We all know that banks are not the most reliable institutions when it comes to morality and respect for the law. A lot of money is spinning in the gray area, and most banks have concerns regarding trust.
Therefore, from a security point of view, it can be made quite clear that use of blockchain offers significant advantages.
At the moment, all banks have a common structure, but any integration with another bank is a nightmare. A few years ago, the UK decided to let people easily switch their accounts from one bank to another, which turned the work of banks into a real hell. This process requires a lot of time and a lot of interaction between the two banks.
Also, as the bank should theoretically be an authority of trust, the way it is being achieved at the moment is that many employees manually handle certain processes. With a block chain, banks will be able to greatly optimize their operations and save labor.
Most entrepreneurs need a huge database to store things and information. The way it is done now is a large server with several levels of security, as well as a large IT team and a lot of money spent on a 99.99% SLA. A blockchain will reduce costs and provide a similar SLA with fewer problems, and as a rule, improve scalability.

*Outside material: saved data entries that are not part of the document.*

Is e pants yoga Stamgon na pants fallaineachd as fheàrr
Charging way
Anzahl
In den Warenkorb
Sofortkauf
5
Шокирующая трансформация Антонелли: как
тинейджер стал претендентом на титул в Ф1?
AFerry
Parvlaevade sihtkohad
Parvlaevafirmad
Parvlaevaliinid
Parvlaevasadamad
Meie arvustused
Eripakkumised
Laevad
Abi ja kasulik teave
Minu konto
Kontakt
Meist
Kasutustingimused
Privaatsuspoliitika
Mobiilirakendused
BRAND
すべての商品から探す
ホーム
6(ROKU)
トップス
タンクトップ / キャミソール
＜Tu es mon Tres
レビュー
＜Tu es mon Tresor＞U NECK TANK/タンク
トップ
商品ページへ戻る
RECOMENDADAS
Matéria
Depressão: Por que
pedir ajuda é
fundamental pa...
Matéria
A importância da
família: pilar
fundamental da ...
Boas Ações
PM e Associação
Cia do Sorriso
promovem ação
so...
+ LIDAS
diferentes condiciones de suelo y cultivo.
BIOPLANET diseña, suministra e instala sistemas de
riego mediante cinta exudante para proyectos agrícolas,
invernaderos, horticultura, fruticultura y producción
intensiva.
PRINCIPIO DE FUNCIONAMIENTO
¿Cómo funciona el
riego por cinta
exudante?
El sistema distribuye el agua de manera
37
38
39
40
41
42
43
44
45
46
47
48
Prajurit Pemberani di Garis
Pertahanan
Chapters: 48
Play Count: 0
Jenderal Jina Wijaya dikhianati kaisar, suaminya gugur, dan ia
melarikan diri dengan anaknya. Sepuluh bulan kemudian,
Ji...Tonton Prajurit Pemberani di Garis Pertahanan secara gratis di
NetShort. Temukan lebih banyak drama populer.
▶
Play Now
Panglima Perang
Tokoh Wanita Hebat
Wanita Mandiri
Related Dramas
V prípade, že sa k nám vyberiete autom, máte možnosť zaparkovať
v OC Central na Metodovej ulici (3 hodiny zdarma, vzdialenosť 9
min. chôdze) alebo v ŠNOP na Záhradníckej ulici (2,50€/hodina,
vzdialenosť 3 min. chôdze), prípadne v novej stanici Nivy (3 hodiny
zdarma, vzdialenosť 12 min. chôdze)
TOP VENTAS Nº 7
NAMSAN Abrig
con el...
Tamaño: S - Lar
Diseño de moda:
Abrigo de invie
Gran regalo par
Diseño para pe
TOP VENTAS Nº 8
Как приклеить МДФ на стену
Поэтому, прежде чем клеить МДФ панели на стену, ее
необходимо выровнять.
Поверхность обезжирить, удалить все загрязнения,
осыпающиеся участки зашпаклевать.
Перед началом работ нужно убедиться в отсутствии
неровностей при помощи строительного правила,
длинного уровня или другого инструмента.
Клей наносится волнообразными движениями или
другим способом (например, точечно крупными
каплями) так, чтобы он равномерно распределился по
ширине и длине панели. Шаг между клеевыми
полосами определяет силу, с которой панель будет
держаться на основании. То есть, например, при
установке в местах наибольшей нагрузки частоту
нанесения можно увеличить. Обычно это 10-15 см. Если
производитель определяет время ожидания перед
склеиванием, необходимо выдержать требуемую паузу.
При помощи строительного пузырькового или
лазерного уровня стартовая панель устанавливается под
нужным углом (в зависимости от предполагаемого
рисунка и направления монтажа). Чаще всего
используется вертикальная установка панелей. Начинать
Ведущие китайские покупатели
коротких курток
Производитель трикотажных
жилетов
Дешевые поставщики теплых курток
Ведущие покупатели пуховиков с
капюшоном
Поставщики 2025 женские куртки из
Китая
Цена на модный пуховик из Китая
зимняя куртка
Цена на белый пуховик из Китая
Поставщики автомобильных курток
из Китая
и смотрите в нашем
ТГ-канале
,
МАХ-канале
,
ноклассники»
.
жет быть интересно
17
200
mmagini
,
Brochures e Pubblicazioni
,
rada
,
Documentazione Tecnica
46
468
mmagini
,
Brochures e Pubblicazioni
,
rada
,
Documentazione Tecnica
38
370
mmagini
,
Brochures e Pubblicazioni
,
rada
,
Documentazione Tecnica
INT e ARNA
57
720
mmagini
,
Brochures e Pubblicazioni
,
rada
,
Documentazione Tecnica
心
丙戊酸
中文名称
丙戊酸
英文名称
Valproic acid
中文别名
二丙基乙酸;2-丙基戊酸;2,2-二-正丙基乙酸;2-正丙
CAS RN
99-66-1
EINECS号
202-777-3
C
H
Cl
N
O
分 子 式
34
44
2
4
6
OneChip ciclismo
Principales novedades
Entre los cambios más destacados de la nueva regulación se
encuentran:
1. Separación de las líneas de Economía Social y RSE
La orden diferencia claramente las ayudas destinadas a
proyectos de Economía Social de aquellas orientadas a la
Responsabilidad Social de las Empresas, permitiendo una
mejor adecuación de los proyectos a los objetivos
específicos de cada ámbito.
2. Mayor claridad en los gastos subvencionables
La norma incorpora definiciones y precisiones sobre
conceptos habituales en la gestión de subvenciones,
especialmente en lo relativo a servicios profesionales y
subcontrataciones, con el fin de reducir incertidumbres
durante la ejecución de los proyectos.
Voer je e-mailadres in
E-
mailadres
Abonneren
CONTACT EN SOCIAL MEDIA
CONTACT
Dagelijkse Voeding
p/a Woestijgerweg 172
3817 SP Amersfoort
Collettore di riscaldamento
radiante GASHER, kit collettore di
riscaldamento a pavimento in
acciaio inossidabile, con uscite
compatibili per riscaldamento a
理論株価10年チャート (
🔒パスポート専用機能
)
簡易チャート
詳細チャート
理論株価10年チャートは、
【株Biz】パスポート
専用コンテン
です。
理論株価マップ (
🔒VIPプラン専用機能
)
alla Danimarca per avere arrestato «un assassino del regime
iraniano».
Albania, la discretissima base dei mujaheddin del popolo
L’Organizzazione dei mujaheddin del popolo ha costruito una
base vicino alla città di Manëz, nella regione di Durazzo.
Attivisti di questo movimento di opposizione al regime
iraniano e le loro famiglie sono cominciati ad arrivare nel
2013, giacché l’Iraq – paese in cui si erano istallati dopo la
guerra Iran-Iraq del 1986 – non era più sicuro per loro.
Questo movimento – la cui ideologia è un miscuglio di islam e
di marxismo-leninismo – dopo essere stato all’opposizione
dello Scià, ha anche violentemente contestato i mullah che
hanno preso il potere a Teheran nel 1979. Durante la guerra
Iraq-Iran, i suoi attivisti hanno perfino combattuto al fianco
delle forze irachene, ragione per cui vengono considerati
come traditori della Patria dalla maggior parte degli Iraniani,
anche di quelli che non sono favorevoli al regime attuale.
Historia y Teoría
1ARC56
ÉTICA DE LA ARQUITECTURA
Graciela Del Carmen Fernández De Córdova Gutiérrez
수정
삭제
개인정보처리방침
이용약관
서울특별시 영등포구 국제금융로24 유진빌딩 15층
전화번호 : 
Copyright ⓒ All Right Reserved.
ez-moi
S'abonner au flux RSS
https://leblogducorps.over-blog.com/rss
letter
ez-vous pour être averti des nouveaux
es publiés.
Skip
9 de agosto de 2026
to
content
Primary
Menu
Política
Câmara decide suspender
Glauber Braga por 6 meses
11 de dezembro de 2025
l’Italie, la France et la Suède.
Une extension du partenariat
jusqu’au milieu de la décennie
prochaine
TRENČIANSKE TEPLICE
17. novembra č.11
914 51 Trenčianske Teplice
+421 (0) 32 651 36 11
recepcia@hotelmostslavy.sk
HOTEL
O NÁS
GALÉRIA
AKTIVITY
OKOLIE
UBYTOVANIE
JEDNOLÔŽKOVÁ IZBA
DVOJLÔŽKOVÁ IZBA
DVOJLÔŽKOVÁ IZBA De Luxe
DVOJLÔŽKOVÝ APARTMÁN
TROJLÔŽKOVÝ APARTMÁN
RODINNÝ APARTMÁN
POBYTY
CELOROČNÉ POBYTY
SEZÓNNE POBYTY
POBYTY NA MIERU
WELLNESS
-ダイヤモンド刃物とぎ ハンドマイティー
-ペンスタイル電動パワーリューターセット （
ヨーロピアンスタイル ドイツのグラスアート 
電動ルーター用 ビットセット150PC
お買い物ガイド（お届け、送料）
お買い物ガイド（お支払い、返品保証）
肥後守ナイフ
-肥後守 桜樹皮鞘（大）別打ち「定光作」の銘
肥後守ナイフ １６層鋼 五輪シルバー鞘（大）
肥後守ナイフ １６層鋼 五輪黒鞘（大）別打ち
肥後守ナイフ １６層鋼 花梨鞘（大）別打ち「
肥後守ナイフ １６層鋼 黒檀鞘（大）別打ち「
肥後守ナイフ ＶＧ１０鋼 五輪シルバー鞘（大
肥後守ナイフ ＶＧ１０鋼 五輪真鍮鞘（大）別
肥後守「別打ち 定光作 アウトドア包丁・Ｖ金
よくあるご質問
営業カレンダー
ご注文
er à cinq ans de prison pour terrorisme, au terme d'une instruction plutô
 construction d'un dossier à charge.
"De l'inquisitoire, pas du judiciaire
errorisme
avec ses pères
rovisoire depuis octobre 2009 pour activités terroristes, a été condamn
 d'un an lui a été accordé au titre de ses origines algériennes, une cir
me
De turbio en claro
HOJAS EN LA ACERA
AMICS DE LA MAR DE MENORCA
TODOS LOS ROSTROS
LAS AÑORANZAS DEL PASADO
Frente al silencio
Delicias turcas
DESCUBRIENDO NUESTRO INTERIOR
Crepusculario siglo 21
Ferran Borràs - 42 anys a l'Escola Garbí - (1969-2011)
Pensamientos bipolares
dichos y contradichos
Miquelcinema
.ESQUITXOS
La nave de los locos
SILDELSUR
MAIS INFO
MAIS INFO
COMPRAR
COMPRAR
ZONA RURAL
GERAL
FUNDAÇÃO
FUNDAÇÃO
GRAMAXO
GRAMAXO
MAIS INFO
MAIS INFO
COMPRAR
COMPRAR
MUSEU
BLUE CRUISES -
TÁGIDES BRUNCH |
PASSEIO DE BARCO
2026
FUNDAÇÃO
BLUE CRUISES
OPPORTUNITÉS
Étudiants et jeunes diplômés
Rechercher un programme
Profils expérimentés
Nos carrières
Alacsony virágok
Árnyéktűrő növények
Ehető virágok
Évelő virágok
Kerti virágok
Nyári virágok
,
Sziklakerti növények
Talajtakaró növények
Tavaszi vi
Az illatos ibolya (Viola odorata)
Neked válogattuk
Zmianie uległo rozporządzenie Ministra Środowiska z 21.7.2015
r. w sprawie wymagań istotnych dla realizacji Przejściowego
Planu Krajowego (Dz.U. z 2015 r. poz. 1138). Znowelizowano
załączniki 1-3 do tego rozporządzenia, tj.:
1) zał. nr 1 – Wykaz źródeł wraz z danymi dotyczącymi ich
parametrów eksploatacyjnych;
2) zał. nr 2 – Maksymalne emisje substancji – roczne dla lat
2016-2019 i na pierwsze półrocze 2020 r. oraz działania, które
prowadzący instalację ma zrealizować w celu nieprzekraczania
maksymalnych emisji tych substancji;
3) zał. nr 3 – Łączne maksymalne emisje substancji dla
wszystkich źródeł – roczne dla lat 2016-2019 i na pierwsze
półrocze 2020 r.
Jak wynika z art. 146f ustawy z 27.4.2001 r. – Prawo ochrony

Without exaggeration, the blockchain database is much better than the traditional ones. They have excellent security, privacy, optimization and decentralization. Most of the disadvantages of a centralized database are missing in the blockchain.
Despite this, there are some areas that do not need any innovative changes, so they are far from introducing the blockchain into their activities, they do not need its advantages.
Banks are looking at implementing blockchain technology to ensure security and trust (it saves a lot of money on staff and system maintenance).
The fact that the bank will not be able to delete or change the data will increase the coefficient of customer confidence in banks. Using Blockchain you can always check what happened to the information at a specific time. For example, using Ethereum you can make smart contracts (Ethereum) that will reduce overhead costs, as well as work in the administration department. Most of the work of contract administrators will be performed by a block chain.
#1. Variety of blockchain
#2. The difference between public and private blockchain
#3. Blockchain database and traditional databases
#4. Traditional databases
#5. Blockchain Databases
#6. Integrity and transparency
#7. CRUD vs read and write operations
#8. Security paradigm
#11. Why banks and financial institutions choose private key block
#12. Challenges when launching private blockchain of consortiums
#13. Why is a private block chain much better than an old-fashioned centralized database?